TASK TO COMPLETE: Reproduce every row below word for word.

Stored items:
┌──

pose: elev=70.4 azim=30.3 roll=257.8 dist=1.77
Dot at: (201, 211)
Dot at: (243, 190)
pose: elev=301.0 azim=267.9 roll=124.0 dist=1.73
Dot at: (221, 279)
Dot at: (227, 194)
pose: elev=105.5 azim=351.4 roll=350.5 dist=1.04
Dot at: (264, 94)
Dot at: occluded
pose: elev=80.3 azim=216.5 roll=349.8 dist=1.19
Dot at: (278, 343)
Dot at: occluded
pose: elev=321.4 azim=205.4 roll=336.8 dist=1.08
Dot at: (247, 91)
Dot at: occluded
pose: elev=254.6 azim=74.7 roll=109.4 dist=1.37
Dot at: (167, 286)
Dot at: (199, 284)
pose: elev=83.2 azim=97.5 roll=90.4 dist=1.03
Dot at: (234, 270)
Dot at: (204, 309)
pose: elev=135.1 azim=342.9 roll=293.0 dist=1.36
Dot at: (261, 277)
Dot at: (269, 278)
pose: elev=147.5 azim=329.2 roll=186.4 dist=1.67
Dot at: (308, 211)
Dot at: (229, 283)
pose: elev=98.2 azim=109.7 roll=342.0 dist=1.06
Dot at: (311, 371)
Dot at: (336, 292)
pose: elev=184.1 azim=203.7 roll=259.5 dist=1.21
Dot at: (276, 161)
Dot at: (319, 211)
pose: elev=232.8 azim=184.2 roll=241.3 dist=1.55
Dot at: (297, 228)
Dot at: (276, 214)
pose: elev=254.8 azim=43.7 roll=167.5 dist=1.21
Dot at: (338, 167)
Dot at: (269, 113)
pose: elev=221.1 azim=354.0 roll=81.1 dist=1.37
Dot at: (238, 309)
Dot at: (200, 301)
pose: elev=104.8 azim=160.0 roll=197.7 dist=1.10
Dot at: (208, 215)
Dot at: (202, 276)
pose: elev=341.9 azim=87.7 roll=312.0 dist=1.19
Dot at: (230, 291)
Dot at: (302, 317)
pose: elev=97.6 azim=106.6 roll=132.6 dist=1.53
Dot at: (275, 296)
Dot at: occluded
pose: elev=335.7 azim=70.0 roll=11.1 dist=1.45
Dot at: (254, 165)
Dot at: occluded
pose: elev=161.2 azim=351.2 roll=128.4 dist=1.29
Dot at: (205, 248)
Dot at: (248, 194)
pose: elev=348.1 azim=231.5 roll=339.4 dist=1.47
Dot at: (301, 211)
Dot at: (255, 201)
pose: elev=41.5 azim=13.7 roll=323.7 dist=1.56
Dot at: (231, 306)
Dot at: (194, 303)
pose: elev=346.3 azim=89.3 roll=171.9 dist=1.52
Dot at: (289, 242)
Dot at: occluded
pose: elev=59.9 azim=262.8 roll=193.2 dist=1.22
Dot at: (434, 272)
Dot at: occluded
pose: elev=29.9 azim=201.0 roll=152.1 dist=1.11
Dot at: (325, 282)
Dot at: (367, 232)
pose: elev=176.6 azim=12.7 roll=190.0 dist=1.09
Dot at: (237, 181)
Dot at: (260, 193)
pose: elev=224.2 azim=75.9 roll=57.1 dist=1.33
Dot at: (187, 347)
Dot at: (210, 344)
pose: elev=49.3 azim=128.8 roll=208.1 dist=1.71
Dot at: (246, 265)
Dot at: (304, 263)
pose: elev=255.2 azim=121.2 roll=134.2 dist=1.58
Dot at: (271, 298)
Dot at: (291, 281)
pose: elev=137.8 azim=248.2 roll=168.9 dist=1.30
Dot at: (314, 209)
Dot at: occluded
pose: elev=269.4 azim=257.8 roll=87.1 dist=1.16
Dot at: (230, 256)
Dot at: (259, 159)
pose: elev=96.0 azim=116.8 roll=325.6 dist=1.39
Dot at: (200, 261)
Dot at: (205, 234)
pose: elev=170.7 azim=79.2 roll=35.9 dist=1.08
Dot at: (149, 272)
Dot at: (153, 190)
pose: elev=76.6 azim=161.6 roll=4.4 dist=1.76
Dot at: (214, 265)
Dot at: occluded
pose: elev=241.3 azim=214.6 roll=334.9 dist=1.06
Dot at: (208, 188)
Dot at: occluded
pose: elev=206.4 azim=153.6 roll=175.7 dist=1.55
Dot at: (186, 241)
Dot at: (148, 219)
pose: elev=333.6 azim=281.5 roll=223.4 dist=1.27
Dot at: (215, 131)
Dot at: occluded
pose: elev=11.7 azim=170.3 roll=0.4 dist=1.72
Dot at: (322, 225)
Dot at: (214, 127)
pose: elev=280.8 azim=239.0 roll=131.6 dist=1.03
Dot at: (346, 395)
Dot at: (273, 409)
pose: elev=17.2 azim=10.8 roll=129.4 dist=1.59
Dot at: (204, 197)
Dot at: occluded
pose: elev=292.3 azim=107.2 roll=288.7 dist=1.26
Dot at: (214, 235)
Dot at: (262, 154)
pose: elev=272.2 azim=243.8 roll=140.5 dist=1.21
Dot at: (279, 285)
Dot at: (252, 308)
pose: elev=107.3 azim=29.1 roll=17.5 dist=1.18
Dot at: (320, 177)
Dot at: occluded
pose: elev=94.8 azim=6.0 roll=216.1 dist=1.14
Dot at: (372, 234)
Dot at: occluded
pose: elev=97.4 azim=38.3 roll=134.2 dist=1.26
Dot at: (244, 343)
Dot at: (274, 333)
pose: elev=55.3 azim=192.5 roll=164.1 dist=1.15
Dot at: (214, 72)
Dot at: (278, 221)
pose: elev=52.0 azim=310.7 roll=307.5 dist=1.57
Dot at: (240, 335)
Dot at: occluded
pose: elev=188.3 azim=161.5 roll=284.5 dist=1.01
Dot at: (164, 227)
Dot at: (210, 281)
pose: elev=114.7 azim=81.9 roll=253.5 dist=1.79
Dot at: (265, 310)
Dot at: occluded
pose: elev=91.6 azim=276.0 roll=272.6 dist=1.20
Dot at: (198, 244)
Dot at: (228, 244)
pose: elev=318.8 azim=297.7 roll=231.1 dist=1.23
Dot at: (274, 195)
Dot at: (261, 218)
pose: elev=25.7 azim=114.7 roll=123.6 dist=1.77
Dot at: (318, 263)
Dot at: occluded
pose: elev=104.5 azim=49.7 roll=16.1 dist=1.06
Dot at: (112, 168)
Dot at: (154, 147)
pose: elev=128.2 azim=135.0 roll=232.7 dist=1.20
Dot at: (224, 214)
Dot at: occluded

└──

EXERCISE ANSWER:
pose: elev=70.4 azim=30.3 roll=257.8 dist=1.77
Dot at: (201, 211)
Dot at: (243, 190)
pose: elev=301.0 azim=267.9 roll=124.0 dist=1.73
Dot at: (221, 279)
Dot at: (227, 194)
pose: elev=105.5 azim=351.4 roll=350.5 dist=1.04
Dot at: (264, 94)
Dot at: occluded
pose: elev=80.3 azim=216.5 roll=349.8 dist=1.19
Dot at: (278, 343)
Dot at: occluded
pose: elev=321.4 azim=205.4 roll=336.8 dist=1.08
Dot at: (247, 91)
Dot at: occluded
pose: elev=254.6 azim=74.7 roll=109.4 dist=1.37
Dot at: (167, 286)
Dot at: (199, 284)
pose: elev=83.2 azim=97.5 roll=90.4 dist=1.03
Dot at: (234, 270)
Dot at: (204, 309)
pose: elev=135.1 azim=342.9 roll=293.0 dist=1.36
Dot at: (261, 277)
Dot at: (269, 278)
pose: elev=147.5 azim=329.2 roll=186.4 dist=1.67
Dot at: (308, 211)
Dot at: (229, 283)
pose: elev=98.2 azim=109.7 roll=342.0 dist=1.06
Dot at: (311, 371)
Dot at: (336, 292)
pose: elev=184.1 azim=203.7 roll=259.5 dist=1.21
Dot at: (276, 161)
Dot at: (319, 211)
pose: elev=232.8 azim=184.2 roll=241.3 dist=1.55
Dot at: (297, 228)
Dot at: (276, 214)
pose: elev=254.8 azim=43.7 roll=167.5 dist=1.21
Dot at: (338, 167)
Dot at: (269, 113)
pose: elev=221.1 azim=354.0 roll=81.1 dist=1.37
Dot at: (238, 309)
Dot at: (200, 301)
pose: elev=104.8 azim=160.0 roll=197.7 dist=1.10
Dot at: (208, 215)
Dot at: (202, 276)
pose: elev=341.9 azim=87.7 roll=312.0 dist=1.19
Dot at: (230, 291)
Dot at: (302, 317)
pose: elev=97.6 azim=106.6 roll=132.6 dist=1.53
Dot at: (275, 296)
Dot at: occluded
pose: elev=335.7 azim=70.0 roll=11.1 dist=1.45
Dot at: (254, 165)
Dot at: occluded
pose: elev=161.2 azim=351.2 roll=128.4 dist=1.29
Dot at: (205, 248)
Dot at: (248, 194)
pose: elev=348.1 azim=231.5 roll=339.4 dist=1.47
Dot at: (301, 211)
Dot at: (255, 201)
pose: elev=41.5 azim=13.7 roll=323.7 dist=1.56
Dot at: (231, 306)
Dot at: (194, 303)
pose: elev=346.3 azim=89.3 roll=171.9 dist=1.52
Dot at: (289, 242)
Dot at: occluded
pose: elev=59.9 azim=262.8 roll=193.2 dist=1.22
Dot at: (434, 272)
Dot at: occluded
pose: elev=29.9 azim=201.0 roll=152.1 dist=1.11
Dot at: (325, 282)
Dot at: (367, 232)
pose: elev=176.6 azim=12.7 roll=190.0 dist=1.09
Dot at: (237, 181)
Dot at: (260, 193)
pose: elev=224.2 azim=75.9 roll=57.1 dist=1.33
Dot at: (187, 347)
Dot at: (210, 344)
pose: elev=49.3 azim=128.8 roll=208.1 dist=1.71
Dot at: (246, 265)
Dot at: (304, 263)
pose: elev=255.2 azim=121.2 roll=134.2 dist=1.58
Dot at: (271, 298)
Dot at: (291, 281)
pose: elev=137.8 azim=248.2 roll=168.9 dist=1.30
Dot at: (314, 209)
Dot at: occluded
pose: elev=269.4 azim=257.8 roll=87.1 dist=1.16
Dot at: (230, 256)
Dot at: (259, 159)
pose: elev=96.0 azim=116.8 roll=325.6 dist=1.39
Dot at: (200, 261)
Dot at: (205, 234)
pose: elev=170.7 azim=79.2 roll=35.9 dist=1.08
Dot at: (149, 272)
Dot at: (153, 190)
pose: elev=76.6 azim=161.6 roll=4.4 dist=1.76
Dot at: (214, 265)
Dot at: occluded
pose: elev=241.3 azim=214.6 roll=334.9 dist=1.06
Dot at: (208, 188)
Dot at: occluded
pose: elev=206.4 azim=153.6 roll=175.7 dist=1.55
Dot at: (186, 241)
Dot at: (148, 219)
pose: elev=333.6 azim=281.5 roll=223.4 dist=1.27
Dot at: (215, 131)
Dot at: occluded
pose: elev=11.7 azim=170.3 roll=0.4 dist=1.72
Dot at: (322, 225)
Dot at: (214, 127)
pose: elev=280.8 azim=239.0 roll=131.6 dist=1.03
Dot at: (346, 395)
Dot at: (273, 409)
pose: elev=17.2 azim=10.8 roll=129.4 dist=1.59
Dot at: (204, 197)
Dot at: occluded
pose: elev=292.3 azim=107.2 roll=288.7 dist=1.26
Dot at: (214, 235)
Dot at: (262, 154)
pose: elev=272.2 azim=243.8 roll=140.5 dist=1.21
Dot at: (279, 285)
Dot at: (252, 308)
pose: elev=107.3 azim=29.1 roll=17.5 dist=1.18
Dot at: (320, 177)
Dot at: occluded
pose: elev=94.8 azim=6.0 roll=216.1 dist=1.14
Dot at: (372, 234)
Dot at: occluded
pose: elev=97.4 azim=38.3 roll=134.2 dist=1.26
Dot at: (244, 343)
Dot at: (274, 333)
pose: elev=55.3 azim=192.5 roll=164.1 dist=1.15
Dot at: (214, 72)
Dot at: (278, 221)
pose: elev=52.0 azim=310.7 roll=307.5 dist=1.57
Dot at: (240, 335)
Dot at: occluded
pose: elev=188.3 azim=161.5 roll=284.5 dist=1.01
Dot at: (164, 227)
Dot at: (210, 281)
pose: elev=114.7 azim=81.9 roll=253.5 dist=1.79
Dot at: (265, 310)
Dot at: occluded
pose: elev=91.6 azim=276.0 roll=272.6 dist=1.20
Dot at: (198, 244)
Dot at: (228, 244)
pose: elev=318.8 azim=297.7 roll=231.1 dist=1.23
Dot at: (274, 195)
Dot at: (261, 218)
pose: elev=25.7 azim=114.7 roll=123.6 dist=1.77
Dot at: (318, 263)
Dot at: occluded
pose: elev=104.5 azim=49.7 roll=16.1 dist=1.06
Dot at: (112, 168)
Dot at: (154, 147)
pose: elev=128.2 azim=135.0 roll=232.7 dist=1.20
Dot at: (224, 214)
Dot at: occluded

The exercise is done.